Лучи восходящего солнца коснулись щеки и заставили проснуться. Пробудиться от сна или забытья, он ничего не помнил и не понимал. Ведун открыл глаза и непонимающе осмотрелся. Его обожженное тело лежало на остывших углях. Лицо, руки, одежда, все черные, в золе. Осознание произошедшего возвращалось, наполняя мозг новой болью и страданием. Случилось страшное и ему не хотелось жить. Ксант сел возле безжизненного тела жены, взял ее обгоревшую руку и замер. В следующий раз он пришел в себя далеко за полдень, когда солнце безжалостно жарило и иссушало все живое. Что-то щелкнуло. Ксант вдруг вскочил, вытер ладонью пот, заливавший лицо и огляделся по сторонам. Принялся кого-то искать. Метался по сгоревшему поселку словно безумный. Растаскивал обгоревшие бревна и камни, заглядывал в самые укромные и потаенные места, перерыл весь поселок. Он искал своих детей, тел которых нигде не было видно. Наконец, обессиленный, обезвоженный он сел у колодца, возле тела Яруча и заплакал. Слезы текли по его щека, очищая душу и сознание, освобождая разум от безумия, бессилия и горя. Очистительные слезы.

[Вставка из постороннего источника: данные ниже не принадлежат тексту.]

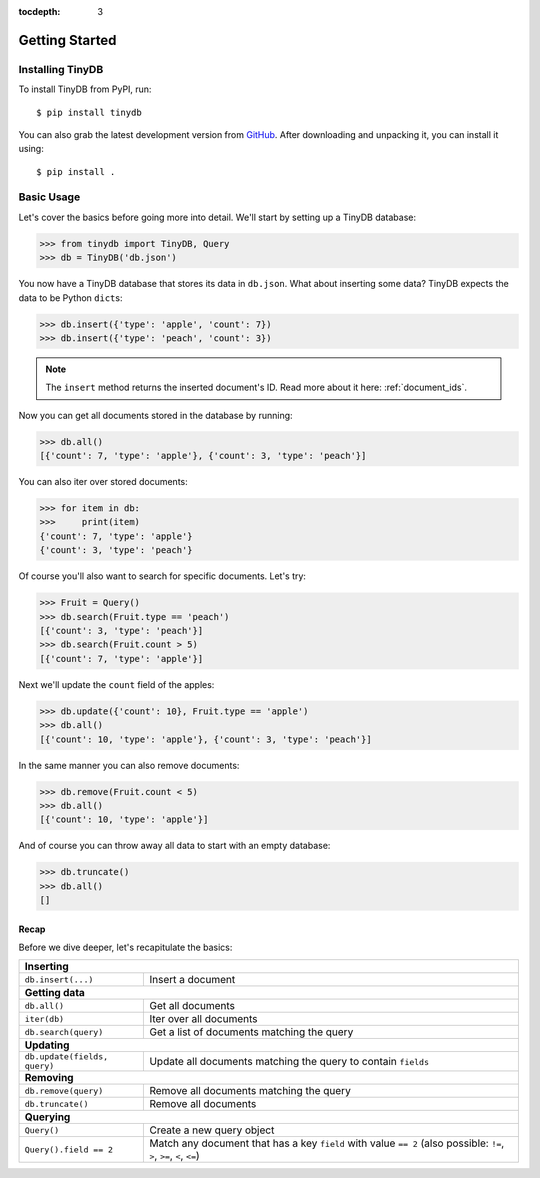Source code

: :tocdepth: 3

Getting Started
===============

Installing TinyDB
-----------------

To install TinyDB from PyPI, run::

    $ pip install tinydb

You can also grab the latest development version from GitHub_. After downloading
and unpacking it, you can install it using::

    $ pip install .


Basic Usage
-----------

Let's cover the basics before going more into detail. We'll start by setting up
a TinyDB database:

>>> from tinydb import TinyDB, Query
>>> db = TinyDB('db.json')

You now have a TinyDB database that stores its data in ``db.json``.
What about inserting some data? TinyDB expects the data to be Python ``dict``\s:

>>> db.insert({'type': 'apple', 'count': 7})
>>> db.insert({'type': 'peach', 'count': 3})

.. note:: The ``insert`` method returns the inserted document's ID. Read more
          about it here: :ref:`document_ids`.


Now you can get all documents stored in the database by running:

>>> db.all()
[{'count': 7, 'type': 'apple'}, {'count': 3, 'type': 'peach'}]

You can also iter over stored documents:

>>> for item in db:
>>>     print(item)
{'count': 7, 'type': 'apple'}
{'count': 3, 'type': 'peach'}

Of course you'll also want to search for specific documents. Let's try:

>>> Fruit = Query()
>>> db.search(Fruit.type == 'peach')
[{'count': 3, 'type': 'peach'}]
>>> db.search(Fruit.count > 5)
[{'count': 7, 'type': 'apple'}]


Next we'll update the ``count`` field of the apples:

>>> db.update({'count': 10}, Fruit.type == 'apple')
>>> db.all()
[{'count': 10, 'type': 'apple'}, {'count': 3, 'type': 'peach'}]


In the same manner you can also remove documents:

>>> db.remove(Fruit.count < 5)
>>> db.all()
[{'count': 10, 'type': 'apple'}]

And of course you can throw away all data to start with an empty database:

>>> db.truncate()
>>> db.all()
[]


Recap
*****

Before we dive deeper, let's recapitulate the basics:

+-------------------------------+---------------------------------------------------------------+
| **Inserting**                                                                                 |
+-------------------------------+---------------------------------------------------------------+
| ``db.insert(...)``            | Insert a document                                             |
+-------------------------------+---------------------------------------------------------------+
| **Getting data**                                                                              |
+-------------------------------+---------------------------------------------------------------+
| ``db.all()``                  | Get all documents                                             |
+-------------------------------+---------------------------------------------------------------+
| ``iter(db)``                  | Iter over all documents                                       |
+-------------------------------+---------------------------------------------------------------+
| ``db.search(query)``          | Get a list of documents matching the query                    |
+-------------------------------+---------------------------------------------------------------+
| **Updating**                                                                                  |
+-------------------------------+---------------------------------------------------------------+
| ``db.update(fields, query)``  | Update all documents matching the query to contain ``fields`` |
+-------------------------------+---------------------------------------------------------------+
| **Removing**                                                                                  |
+-------------------------------+---------------------------------------------------------------+
| ``db.remove(query)``          | Remove all documents matching the query                       |
+-------------------------------+---------------------------------------------------------------+
| ``db.truncate()``             | Remove all documents                                          |
+-------------------------------+---------------------------------------------------------------+
| **Querying**                                                                                  |
+-------------------------------+---------------------------------------------------------------+
| ``Query()``                   | Create a new query object                                     |
+-------------------------------+---------------------------------------------------------------+
| ``Query().field == 2``        | Match any document that has a key ``field`` with value        |
|                               | ``== 2`` (also possible: ``!=``, ``>``, ``>=``, ``<``, ``<=``)|
+-------------------------------+---------------------------------------------------------------+

.. References
.. _GitHub: http://github.com/msiemens/tinydb/

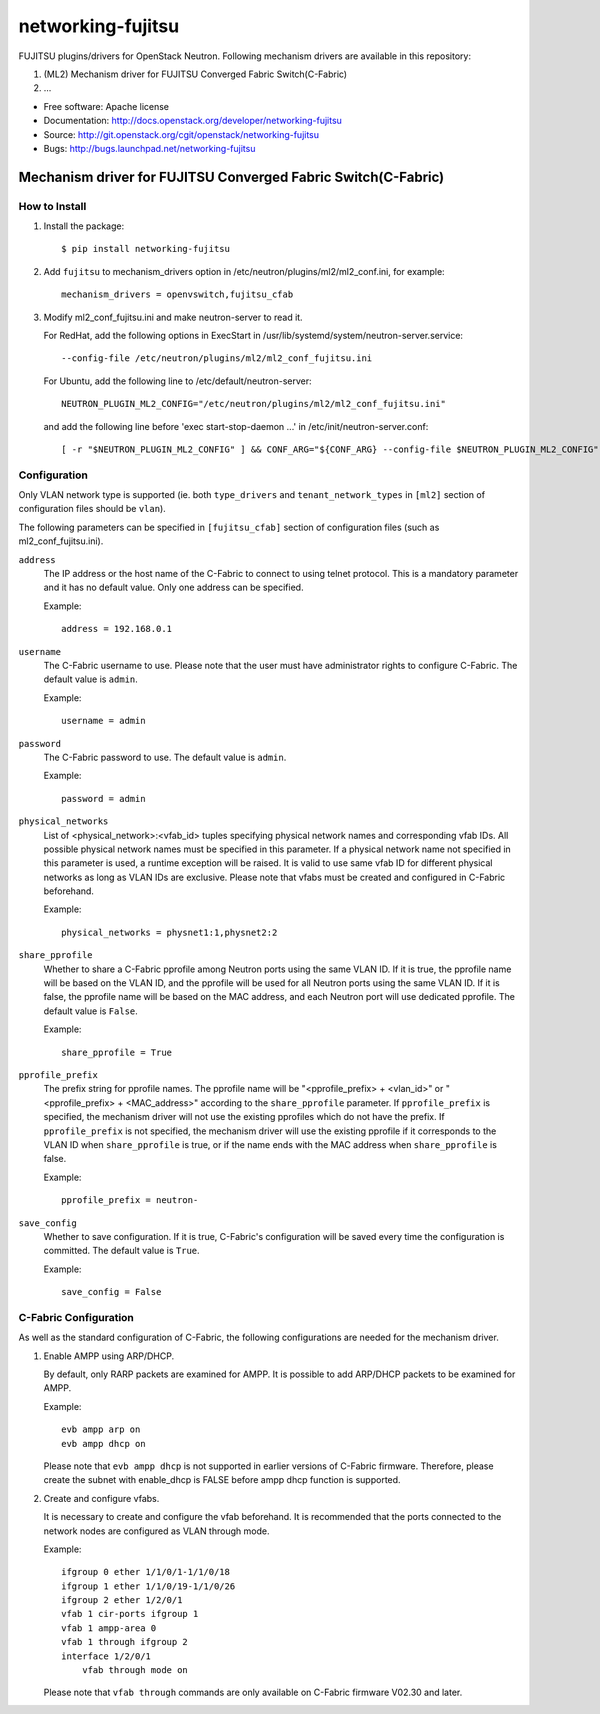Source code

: ===============================
networking-fujitsu
===============================

FUJITSU plugins/drivers for OpenStack Neutron.
Following mechanism drivers are available in this repository:

1. (ML2) Mechanism driver for FUJITSU Converged Fabric Switch(C-Fabric)
2. ...

* Free software: Apache license
* Documentation: http://docs.openstack.org/developer/networking-fujitsu
* Source: http://git.openstack.org/cgit/openstack/networking-fujitsu
* Bugs: http://bugs.launchpad.net/networking-fujitsu

Mechanism driver for FUJITSU Converged Fabric Switch(C-Fabric)
==============================================================

How to Install
--------------

1. Install the package::

    $ pip install networking-fujitsu

2. Add ``fujitsu`` to mechanism_drivers option in
   /etc/neutron/plugins/ml2/ml2_conf.ini, for example::

     mechanism_drivers = openvswitch,fujitsu_cfab

3. Modify ml2_conf_fujitsu.ini and make neutron-server to read it.

   For RedHat, add the following options in ExecStart in
   /usr/lib/systemd/system/neutron-server.service::

     --config-file /etc/neutron/plugins/ml2/ml2_conf_fujitsu.ini

   For Ubuntu, add the following line to /etc/default/neutron-server::

     NEUTRON_PLUGIN_ML2_CONFIG="/etc/neutron/plugins/ml2/ml2_conf_fujitsu.ini"

   and add the following line before 'exec start-stop-daemon ...' in
   /etc/init/neutron-server.conf::

     [ -r "$NEUTRON_PLUGIN_ML2_CONFIG" ] && CONF_ARG="${CONF_ARG} --config-file $NEUTRON_PLUGIN_ML2_CONFIG"

Configuration
-------------

Only VLAN network type is supported (ie. both ``type_drivers`` and
``tenant_network_types`` in ``[ml2]`` section of configuration files
should be ``vlan``).

The following parameters can be specified in ``[fujitsu_cfab]``
section of configuration files (such as ml2_conf_fujitsu.ini).

``address``
  The IP address or the host name of the C-Fabric to connect to using
  telnet protocol. This is a mandatory parameter and it has no
  default value. Only one address can be specified.

  Example::

    address = 192.168.0.1

``username``
  The C-Fabric username to use. Please note that the user must have
  administrator rights to configure C-Fabric. The default value is
  ``admin``.

  Example::

    username = admin

``password``
  The C-Fabric password to use. The default value is ``admin``.

  Example::

    password = admin

``physical_networks``
  List of <physical_network>:<vfab_id> tuples specifying physical
  network names and corresponding vfab IDs. All possible physical
  network names must be specified in this parameter. If a physical
  network name not specified in this parameter is used, a runtime
  exception will be raised. It is valid to use same vfab ID for
  different physical networks as long as VLAN IDs are exclusive.
  Please note that vfabs must be created and configured in C-Fabric
  beforehand.

  Example::

    physical_networks = physnet1:1,physnet2:2

``share_pprofile``
  Whether to share a C-Fabric pprofile among Neutron ports using the same VLAN
  ID. If it is true, the pprofile name will be based on the VLAN ID, and the
  pprofile will be used for all Neutron ports using the same VLAN ID. If it is
  false, the pprofile name will be based on the MAC address, and each Neutron
  port will use dedicated pprofile. The default value is ``False``.

  Example::

    share_pprofile = True

``pprofile_prefix``
  The prefix string for pprofile names. The pprofile name will be
  "<pprofile_prefix> + <vlan_id>" or "<pprofile_prefix> + <MAC_address>"
  according to the ``share_pprofile`` parameter. If ``pprofile_prefix`` is
  specified, the mechanism driver will not use the existing pprofiles
  which do not have the prefix. If ``pprofile_prefix`` is not specified, the
  mechanism driver will use the existing pprofile if it corresponds to the VLAN
  ID when ``share_pprofile`` is true, or if the name ends with the MAC address
  when ``share_pprofile`` is false.

  Example::

    pprofile_prefix = neutron-

``save_config``
  Whether to save configuration. If it is true, C-Fabric's
  configuration will be saved every time the configuration is
  committed. The default value is ``True``.

  Example::

    save_config = False

C-Fabric Configuration
----------------------

As well as the standard configuration of C-Fabric, the following
configurations are needed for the mechanism driver.

1. Enable AMPP using ARP/DHCP.

   By default, only RARP packets are examined for AMPP. It is
   possible to add ARP/DHCP packets to be examined for AMPP.

   Example::

     evb ampp arp on
     evb ampp dhcp on

   Please note that ``evb ampp dhcp`` is not supported in earlier
   versions of C-Fabric firmware.  Therefore, please create the subnet
   with enable_dhcp is FALSE before ampp dhcp function is supported.

2. Create and configure vfabs.

   It is necessary to create and configure the vfab beforehand. It is
   recommended that the ports connected to the network nodes are
   configured as VLAN through mode.

   Example::

     ifgroup 0 ether 1/1/0/1-1/1/0/18
     ifgroup 1 ether 1/1/0/19-1/1/0/26
     ifgroup 2 ether 1/2/0/1
     vfab 1 cir-ports ifgroup 1
     vfab 1 ampp-area 0
     vfab 1 through ifgroup 2
     interface 1/2/0/1
         vfab through mode on

   Please note that ``vfab through`` commands are only available on
   C-Fabric firmware V02.30 and later.
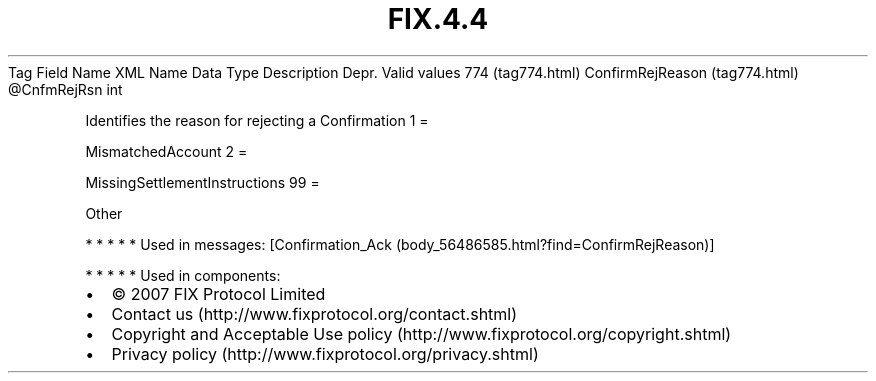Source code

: .TH FIX.4.4 "" "" "Tag #774"
Tag
Field Name
XML Name
Data Type
Description
Depr.
Valid values
774 (tag774.html)
ConfirmRejReason (tag774.html)
\@CnfmRejRsn
int
.PP
Identifies the reason for rejecting a Confirmation
1
=
.PP
MismatchedAccount
2
=
.PP
MissingSettlementInstructions
99
=
.PP
Other
.PP
   *   *   *   *   *
Used in messages:
[Confirmation_Ack (body_56486585.html?find=ConfirmRejReason)]
.PP
   *   *   *   *   *
Used in components:

.PD 0
.P
.PD

.PP
.PP
.IP \[bu] 2
© 2007 FIX Protocol Limited
.IP \[bu] 2
Contact us (http://www.fixprotocol.org/contact.shtml)
.IP \[bu] 2
Copyright and Acceptable Use policy (http://www.fixprotocol.org/copyright.shtml)
.IP \[bu] 2
Privacy policy (http://www.fixprotocol.org/privacy.shtml)
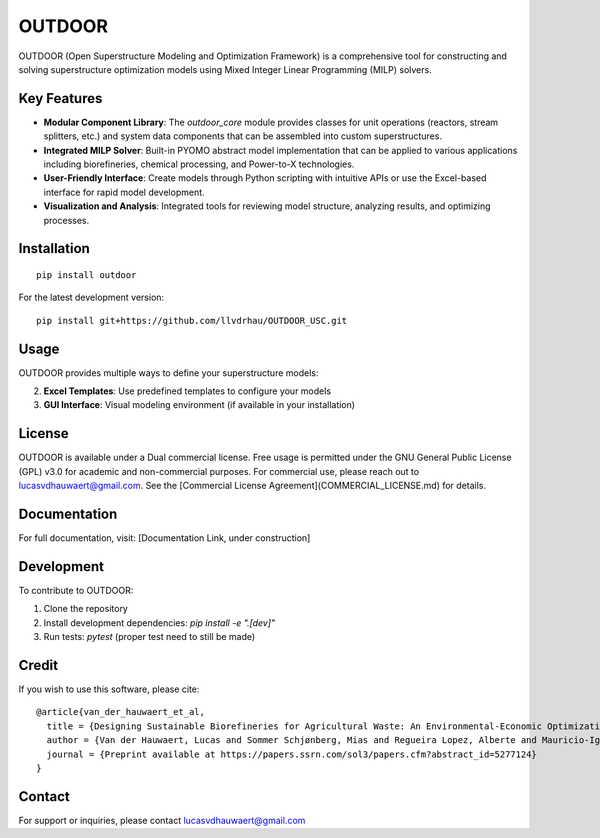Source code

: ========
OUTDOOR
========

OUTDOOR (Open Superstructure Modeling and Optimization Framework) is a comprehensive tool for constructing and solving superstructure optimization models using Mixed Integer Linear Programming (MILP) solvers.

Key Features
===========

* **Modular Component Library**: The `outdoor_core` module provides classes for unit operations (reactors, stream splitters, etc.) and system data components that can be assembled into custom superstructures.

* **Integrated MILP Solver**: Built-in PYOMO abstract model implementation that can be applied to various applications including biorefineries, chemical processing, and Power-to-X technologies.

* **User-Friendly Interface**: Create models through Python scripting with intuitive APIs or use the Excel-based interface for rapid model development.

* **Visualization and Analysis**: Integrated tools for reviewing model structure, analyzing results, and optimizing processes.

Installation
===========

::

    pip install outdoor

For the latest development version:

::

    pip install git+https://github.com/llvdrhau/OUTDOOR_USC.git

Usage
=====

OUTDOOR provides multiple ways to define your superstructure models:

2. **Excel Templates**: Use predefined templates to configure your models
3. **GUI Interface**: Visual modeling environment (if available in your installation)


License
=======

OUTDOOR is available under a Dual commercial license. Free usage is permitted under the GNU General Public License (GPL)
v3.0 for academic and non-commercial purposes. For commercial use, please reach out to lucasvdhauwaert@gmail.com.
See the [Commercial License Agreement](COMMERCIAL_LICENSE.md) for details.

Documentation
============

For full documentation, visit: [Documentation Link, under construction]

Development
==========

To contribute to OUTDOOR:

1. Clone the repository
2. Install development dependencies: `pip install -e ".[dev]"`
3. Run tests: `pytest` (proper test need to still be made)

Credit
======

If you wish to use this software, please cite::

    @article{van_der_hauwaert_et_al,
      title = {Designing Sustainable Biorefineries for Agricultural Waste: An Environmental-Economic Optimization of Tomato Pomace},
      author = {Van der Hauwaert, Lucas and Sommer Schjønberg, Mias and Regueira Lopez, Alberte and Mauricio-Iglesias, Miguel},
      journal = {Preprint available at https://papers.ssrn.com/sol3/papers.cfm?abstract_id=5277124}
    }


Contact
=======

For support or inquiries, please contact lucasvdhauwaert@gmail.com

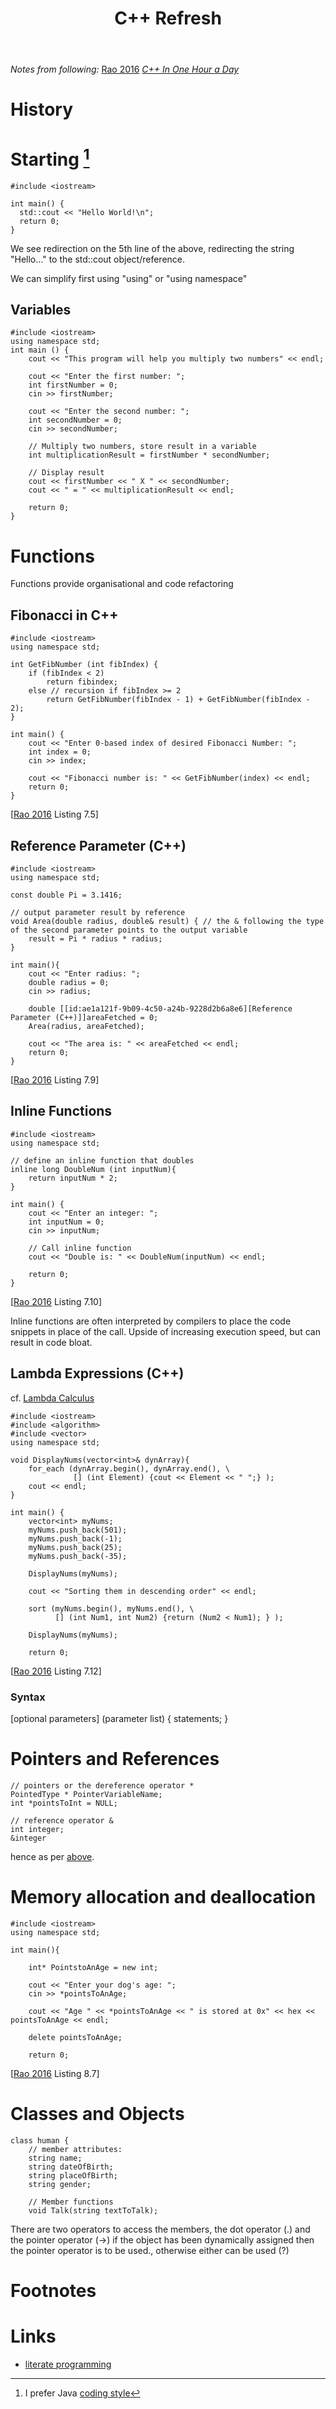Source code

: :PROPERTIES:
:ID:       55889257-8ae7-4868-bd33-9a0a84b1fdd0
:END:
#+title: C++ Refresh
        #+created: [2024-10-23 Wed 18:53]
        #+last_modified: [2024-10-23 Wed 18:53]
/Notes from following:/ [[id:83403c9b-8983-425d-bbe9-770f35df44f1][Rao 2016]] /[[file:C++ in One Hour a Day 8e (2017).pdf][C++ In One Hour a Day]]/

* History
* Starting [fn:1]
#+BEGIN_SRC C++ :tangle hello.cpp
#include <iostream>

int main() {
  std::cout << "Hello World!\n";
  return 0;
}
#+END_SRC
We see redirection on the 5th line of the above, redirecting the string "Hello..." to the std::cout object/reference.

We can simplify first using "using" or "using namespace"
** Variables
#+begin_SRC C++ :tangle list3.1.cpp
  #include <iostream>
  using namespace std;
  int main () {
      cout << "This program will help you multiply two numbers" << endl;

      cout << "Enter the first number: ";
      int firstNumber = 0;
      cin >> firstNumber;

      cout << "Enter the second number: ";
      int secondNumber = 0;
      cin >> secondNumber;

      // Multiply two numbers, store result in a variable
      int multiplicationResult = firstNumber * secondNumber;

      // Display result
      cout << firstNumber << " X " << secondNumber;
      cout << " = " << multiplicationResult << endl;

      return 0;
  }
#+end_src
* Functions
Functions provide organisational and code refactoring
** Fibonacci in C++
:PROPERTIES:
:ID:       eb50d40a-0c3e-4ced-abcd-3dc6988a9583
:END:
#+begin_src C++
  #include <iostream>
  using namespace std;

  int GetFibNumber (int fibIndex) {
      if (fibIndex < 2)
          return fibindex;
      else // recursion if fibIndex >= 2
          return GetFibNumber(fibIndex - 1) + GetFibNumber(fibIndex - 2);
  }

  int main() {
      cout << "Enter 0-based index of desired Fibonacci Number: ";
      int index = 0;
      cin >> index;

      cout << "Fibonacci number is: " << GetFibNumber(index) << endl;
      return 0;
  }
#+end_src
[[[id:83403c9b-8983-425d-bbe9-770f35df44f1][Rao 2016]] Listing 7.5]
** Reference Parameter (C++)
:PROPERTIES:
:ID:       ae1a121f-9b09-4c50-a24b-9228d2b6a8e6
:END:
#+begin_src C++
  #include <iostream>
  using namespace std;

  const double Pi = 3.1416;

  // output parameter result by reference
  void Area(double radius, double& result) { // the & following the type of the second parameter points to the output variable
      result = Pi * radius * radius;
  }

  int main(){
      cout << "Enter radius: ";
      double radius = 0;
      cin >> radius;

      double [[id:ae1a121f-9b09-4c50-a24b-9228d2b6a8e6][Reference Parameter (C++)]]areaFetched = 0;
      Area(radius, areaFetched);

      cout << "The area is: " << areaFetched << endl;
      return 0;
  }
#+end_src
[[[id:83403c9b-8983-425d-bbe9-770f35df44f1][Rao 2016]] Listing 7.9]

** Inline Functions
:PROPERTIES:
:ID:       51015631-5417-432c-9da2-bda7884e860e
:END:
#+BEGIN_src C++
  #include <iostream>
  using namespace std;

  // define an inline function that doubles
  inline long DoubleNum (int inputNum){
      return inputNum * 2;
  }

  int main() {
      cout << "Enter an integer: ";
      int inputNum = 0;
      cin >> inputNum;

      // Call inline function
      cout << "Double is: " << DoubleNum(inputNum) << endl;

      return 0;
  }
#+end_src
[[[id:83403c9b-8983-425d-bbe9-770f35df44f1][Rao 2016]] Listing 7.10]

Inline functions are often interpreted by compilers to place the code snippets in place of the call. Upside of increasing execution speed, but can result in code bloat.
** Lambda Expressions (C++)
:PROPERTIES:
:ID:       a9058c61-1cbf-4c42-b4ca-388e35283061
:END:
cf. [[id:da146e18-ff60-422a-a9ab-aab0dc15b3b1][Lambda Calculus]]

#+begin_src C++
  #include <iostream>
  #include <algorithm>
  #include <vector>
  using namespace std;

  void DisplayNums(vector<int>& dynArray){
      for_each (dynArray.begin(), dynArray.end(), \
                [] (int Element) {cout << Element << " ";} );
      cout << endl;
  }

  int main() {
      vector<int> myNums;
      myNums.push_back(501);
      myNums.push_back(-1);
      myNums.push_back(25);
      myNums.push_back(-35);

      DisplayNums(myNums);

      cout << "Sorting them in descending order" << endl;

      sort (myNums.begin(), myNums.end(), \
            [] (int Num1, int Num2) {return (Num2 < Num1); } );

      DisplayNums(myNums);

      return 0;
#+end_src
[[[id:83403c9b-8983-425d-bbe9-770f35df44f1][Rao 2016]] Listing 7.12]
*** Syntax
[optional parameters] (parameter list) { statements; }
* Pointers and References
#+begin_src C++
  // pointers or the dereference operator *
  PointedType * PointerVariableName;
  int *pointsToInt = NULL;

  // reference operator &
  int integer;
  &integer
#+end_src
hence as per [[id:ae1a121f-9b09-4c50-a24b-9228d2b6a8e6][above]].

* Memory allocation and deallocation
#+begin_src C++
  #include <iostream>
  using namespace std;

  int main(){

      int* PointstoAnAge = new int;

      cout << "Enter your dog's age: ";
      cin >> *pointsToAnAge;

      cout << "Age " << *pointsToAnAge << " is stored at 0x" << hex << pointsToAnAge << endl;

      delete pointsToAnAge;

      return 0;
#+end_src
[[[id:83403c9b-8983-425d-bbe9-770f35df44f1][Rao 2016]] Listing 8.7]


* Classes and Objects
#+BEGIN_SRC C++
  class human {
      // member attributes:
      string name;
      string dateOfBirth;
      string placeOfBirth;
      string gender;

      // Member functions
      void Talk(string textToTalk);
#+END_SRC
There are two operators to access the members, the dot operator (.) and the pointer operator (->) if the object has been dynamically assigned then the pointer operator is to be used., otherwise either can be used (?)
* Footnotes

[fn:1] I prefer Java [[id:356de127-2e2d-4bfa-9e2d-132cca93770e][coding style]]

* Links
 - [[id:78905830-a46f-4e11-93dc-ea77cb105d17][literate programming]]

— Светлый Анорис! За что мне такие испытания! — воззвал Главный ведун сальвинов к небу. Затем он вытащил ведро воды из колодца и вылил на себя. Струйки темной воды стекали, омывая голову, лицо, тело. Русые волосы за одну ночь посеребрило.
Взяв лопату, Ксант направился к саду, и начал копать. Он копал весь день и всю ночь. Лишь к утру, закончив работу, он ненадолго уснул.
Первой он похоронил свою жену, красавицу Энир, а затем всех остальных. Особенно бережно отнесся к обгоревшим телам детей. Среди них были и его малыши.
— Забери их чистые души, Светлый Дый! Ждите меня, мои дорогие. Я скоро приду к вам. Мы еще устроим вам достойную тризну, братья и сестры, — сказал Ксант, присел к дереву, усталый и задумчивый.
Ксант похлопал лошадь по морде.
— Вот и остались мы с тобой одни, Гжель. — Конь понимающе заржал в ответ. — Пора. Не можем мы в столь трудный час бросить своих. Я нужен им. Тем более кое за кем остался должок. — Вскочил на коня и обернулся. Сорок восемь погребальных курганов-могилок с уложенными равновеликими крестами на них навсегда врезались ему в память.
Ксант взобрался на холм, заставляя себя не оборачиваться.
— Последний раз, — какая-то сила тянула его взглянуть вниз. Все та же страшная картина. Сердце вновь сжал черный обруч. — Поехали, Гжель. — Конь топтался, вдруг заржал, мотая головой.
— Что с тобой? Нам нужно спешить. Родованам нужна наша помощь. — Конь стоял на месте, перебирая копытами, разворачиваясь вновь к сгоревшему поселке.